Savvy investors will soon be taking to water
FORGET yachts, successful City boys and girls will be cruising to work on boats in the years to come. Marinas are springing up alongside London’s Thameside developments. Chelsea’s flashy 1,000-apartment Imperial Wharf has just opened a marina, while Vauxhall’s St. George Wharf is building a river taxi pontoon on its doorstep that will open in September.
Developers have always loved the waterfront in London for building large-scale luxury residences. “They are low risk investments,” Carl Davenport of Chesterton Humberts says, “views of the river don’t lose their value. Especially with waterfront homes because there’s no danger that someone can build in front of them.” Prices barely moved over the recession and now they on the ascent.

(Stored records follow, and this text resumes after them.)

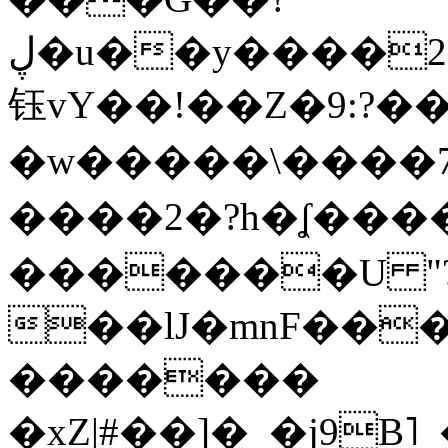
ڸ�u��y����2o�Gc���t!W���k+(���
钰vY��!��Z�9:?� �
�w�����\����7�
����2�?h�ʆ 
�������U "?
��lJ�mnF��
�������
�xZ|#��]�_�j9B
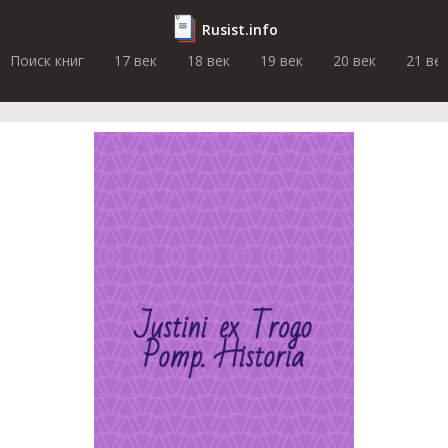
Rusist.info
Поиск книг
17 век
18 век
19 век
20 век
21 ве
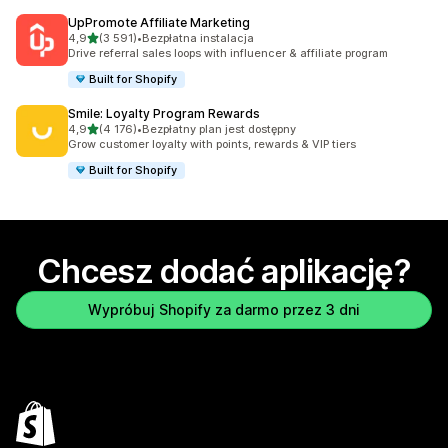
UpPromote Affiliate Marketing
na 5 gwiazdek
4,9
(3 591)
•
Bezpłatna instalacja
Łączna liczba recenzji: 3591
Drive referral sales loops with influencer & affiliate program
Built for Shopify
Smile: Loyalty Program Rewards
na 5 gwiazdek
4,9
(4 176)
•
Bezpłatny plan jest dostępny
Łączna liczba recenzji: 4176
Grow customer loyalty with points, rewards & VIP tiers
Built for Shopify
Chcesz dodać aplikację?
Wypróbuj Shopify za darmo przez 3 dni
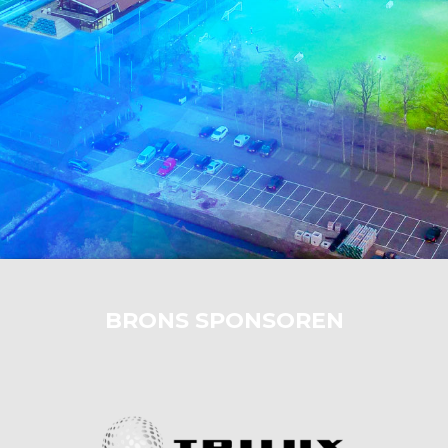
BRONS SPONSOREN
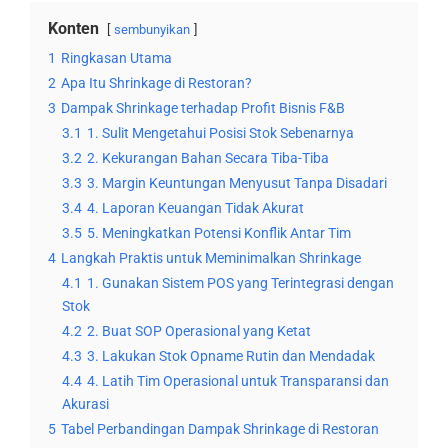
Konten
sembunyikan
1
Ringkasan Utama
2
Apa Itu Shrinkage di Restoran?
3
Dampak Shrinkage terhadap Profit Bisnis F&B
3.1
1. Sulit Mengetahui Posisi Stok Sebenarnya
3.2
2. Kekurangan Bahan Secara Tiba-Tiba
3.3
3. Margin Keuntungan Menyusut Tanpa Disadari
3.4
4. Laporan Keuangan Tidak Akurat
3.5
5. Meningkatkan Potensi Konflik Antar Tim
4
Langkah Praktis untuk Meminimalkan Shrinkage
4.1
1. Gunakan Sistem POS yang Terintegrasi dengan
Stok
4.2
2. Buat SOP Operasional yang Ketat
4.3
3. Lakukan Stok Opname Rutin dan Mendadak
4.4
4. Latih Tim Operasional untuk Transparansi dan
Akurasi
5
Tabel Perbandingan Dampak Shrinkage di Restoran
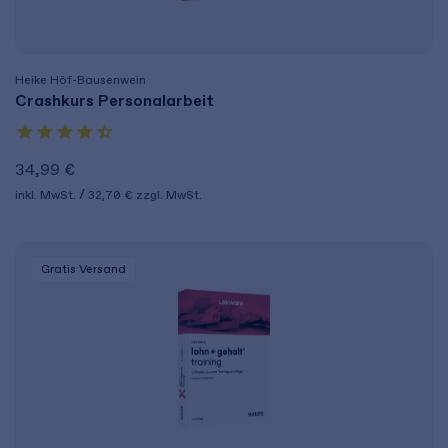
Heike Höf-Bausenwein
Crashkurs Personalarbeit
34,99 €
inkl. MwSt.
32,70 €
zzgl. MwSt.
Gratis Versand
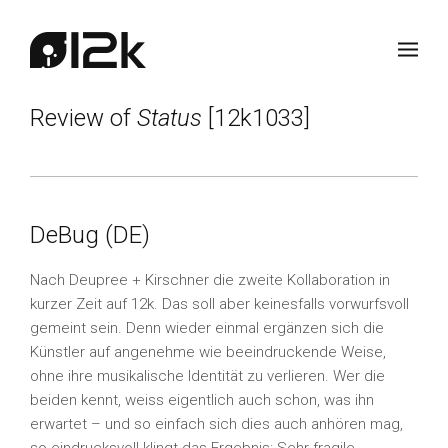
Review of
Status
[12k1033]
DeBug (DE)
Nach Deupree + Kirschner die zweite Kollaboration in
kurzer Zeit auf 12k. Das soll aber keinesfalls vorwurfsvoll
gemeint sein. Denn wieder einmal ergänzen sich die
Künstler auf angenehme wie beeindruckende Weise,
ohne ihre musikalische Identität zu verlieren. Wer die
beiden kennt, weiss eigentlich auch schon, was ihn
erwartet – und so einfach sich dies auch anhören mag,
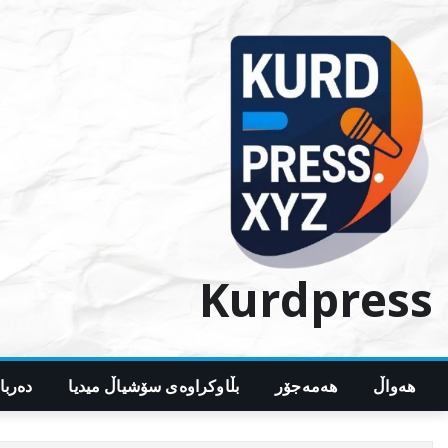
Ski
t
conten
Kurdpress
هەواڵ
هەمەجۆر
بڵاوکراوەی سۆشیاڵ میدیا
دەربا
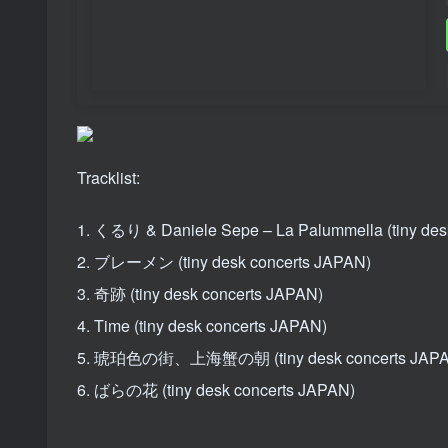
Tracklist:
1. くるり & Daniele Sepe – La Palummella (tiny des
2. ブレーメン (tiny desk concerts JAPAN)
3. 奇跡 (tiny desk concerts JAPAN)
4. Time (tiny desk concerts JAPAN)
5. 琥珀色の街、上海蟹の朝 (tiny desk concerts JAPA
6. ばらの花 (tiny desk concerts JAPAN)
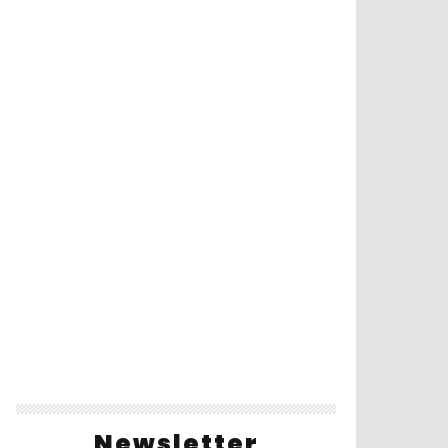
Newsletter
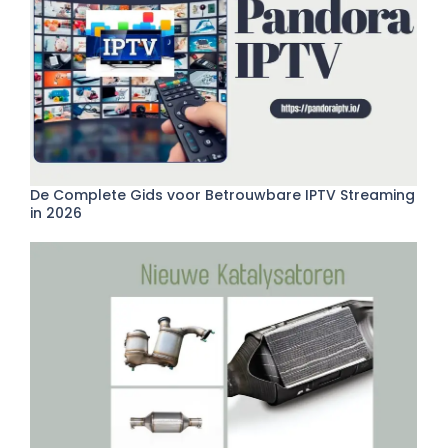
De Complete Gids voor Betrouwbare IPTV Streaming
in 2026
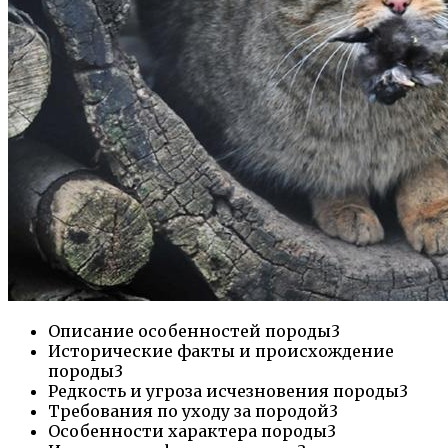
Описание особенностей породы3
Исторические факты и происхождение
породы3
Редкость и угроза исчезновения породы3
Требования по уходу за породой3
Особенности характера породы3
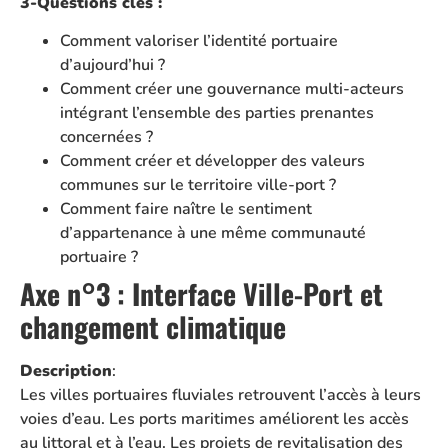
3-Questions clés :
Comment valoriser l’identité portuaire
d’aujourd’hui ?
Comment créer une gouvernance multi-acteurs
intégrant l’ensemble des parties prenantes
concernées ?
Comment créer et développer des valeurs
communes sur le territoire ville-port ?
Comment faire naître le sentiment
d’appartenance à une même communauté
portuaire ?
Axe n°3 : Interface Ville-Port et
changement climatique
Description
:
Les villes portuaires fluviales retrouvent l’accès à leurs
voies d’eau. Les ports maritimes améliorent les accès
au littoral et à l’eau. Les projets de revitalisation des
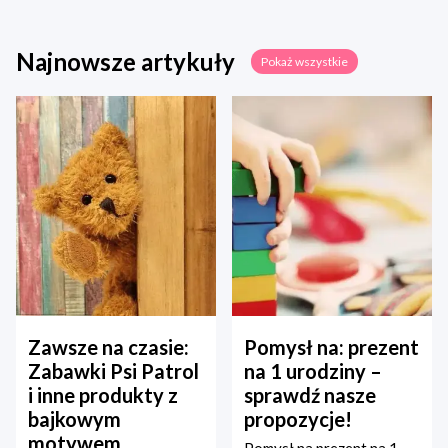
Najnowsze artykuły
Pokaż wszystkie
Zawsze na czasie:
Pomysł na: prezent
Zabawki Psi Patrol
na 1 urodziny –
i inne produkty z
sprawdź nasze
bajkowym
propozycje!
motywem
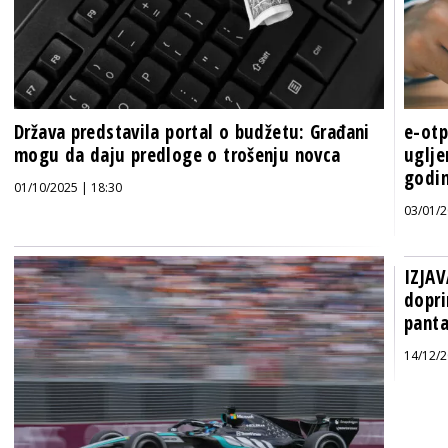
Država predstavila portal o budžetu: Građani
e-otp
mogu da daju predloge o trošenju novca
uglje
godin
01/10/2025 | 18:30
03/01/2
IZJAV
dopri
panta
14/12/2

Their asset status has encouraged developers to push further west. The recently opened 199-apartment NEO Bankside, next to the Tate Modern, and the newly launched Doulton House development at Chelsea Creek, are testaments to that fact.
Reassuringly, for those keen on the idea of a boat trip to work, the developments have historically encouraged the Mayor to improve the transport facilities. In 2009, the Imperial Wharf overground station opened to give residents better access to the city. Davenport says these sort of transport innovations have an enormous impact: “Those who bought off-plan at St. Georges Wharf all made £100,000 when they re-sold a few years later. A lot of that is to do with the area’s great transport links into the city.” Now the same approach has been taken for NEO Bankside. Blackfriars tube at the foot of the development is being refurbished and the pier and boat service improved. Indeed, the public “clipper” and river taxi services already have people commuting to work by boat from the NEO Bankside development. The clipper from Bankside, for instance, can get you to Canary Wharf in just under 20 minutes, using your Oyster card for admission.
The increased provision for private mooring around the developments, however, could make commuting to work on your own small speedboat fashionable. Riverside resident Rupert Lee-Browne already does this. He has a mooring at Cadogan Pier and regularly uses this to commute to the City: “It is quite expensive and occasionally unreliable, but by far and away the most beautiful way to travel in London. Every time I go up and down the river I discover something completely new. I’ve done it now for a few years I am still in love with it.”
If you are interested in buying your own slice of the riverside life, you should try to buy a home looking out on to the water if you want to get a strong return on your investment. Davenport says there is a 20-30 per cent premium on a river view when you sell. “Up until now, lots of people have seen the river as a barrier to work rather than benefit – all this investment could change that.”